- _RECORDS FOR THIS EXERCISE_
------------------------------------------------------------

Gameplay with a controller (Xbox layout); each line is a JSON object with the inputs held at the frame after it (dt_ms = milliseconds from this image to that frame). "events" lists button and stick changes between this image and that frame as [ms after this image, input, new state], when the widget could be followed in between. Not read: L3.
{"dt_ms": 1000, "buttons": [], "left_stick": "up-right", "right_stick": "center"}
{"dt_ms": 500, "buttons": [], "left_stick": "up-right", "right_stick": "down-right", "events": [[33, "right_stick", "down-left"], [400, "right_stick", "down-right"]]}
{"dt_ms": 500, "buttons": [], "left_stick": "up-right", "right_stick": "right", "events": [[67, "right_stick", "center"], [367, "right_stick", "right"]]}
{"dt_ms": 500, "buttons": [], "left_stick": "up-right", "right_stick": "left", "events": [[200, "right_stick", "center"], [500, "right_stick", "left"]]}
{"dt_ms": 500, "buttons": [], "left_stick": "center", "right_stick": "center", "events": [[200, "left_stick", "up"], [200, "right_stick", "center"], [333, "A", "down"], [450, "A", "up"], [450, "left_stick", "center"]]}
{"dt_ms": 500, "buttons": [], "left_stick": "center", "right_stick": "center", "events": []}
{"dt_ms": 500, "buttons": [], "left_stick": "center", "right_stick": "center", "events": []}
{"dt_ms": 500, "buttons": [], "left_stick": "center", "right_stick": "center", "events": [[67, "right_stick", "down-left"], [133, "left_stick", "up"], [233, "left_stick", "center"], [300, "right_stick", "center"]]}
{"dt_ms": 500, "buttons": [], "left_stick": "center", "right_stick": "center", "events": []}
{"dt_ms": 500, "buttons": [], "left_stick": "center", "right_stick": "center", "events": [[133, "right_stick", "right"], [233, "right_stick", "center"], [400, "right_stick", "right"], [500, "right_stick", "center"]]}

------------------------------------------------------------

- _DIRECTIONS_
In the listing above, find each line with "down" and copy it.

- _OUTPUT FOR THIS EXERCISE_
{"dt_ms": 500, "buttons": [], "left_stick": "up-right", "right_stick": "down-right", "events": [[33, "right_stick", "down-left"], [400, "right_stick", "down-right"]]}
{"dt_ms": 500, "buttons": [], "left_stick": "center", "right_stick": "center", "events": [[200, "left_stick", "up"], [200, "right_stick", "center"], [333, "A", "down"], [450, "A", "up"], [450, "left_stick", "center"]]}
{"dt_ms": 500, "buttons": [], "left_stick": "center", "right_stick": "center", "events": [[67, "right_stick", "down-left"], [133, "left_stick", "up"], [233, "left_stick", "center"], [300, "right_stick", "center"]]}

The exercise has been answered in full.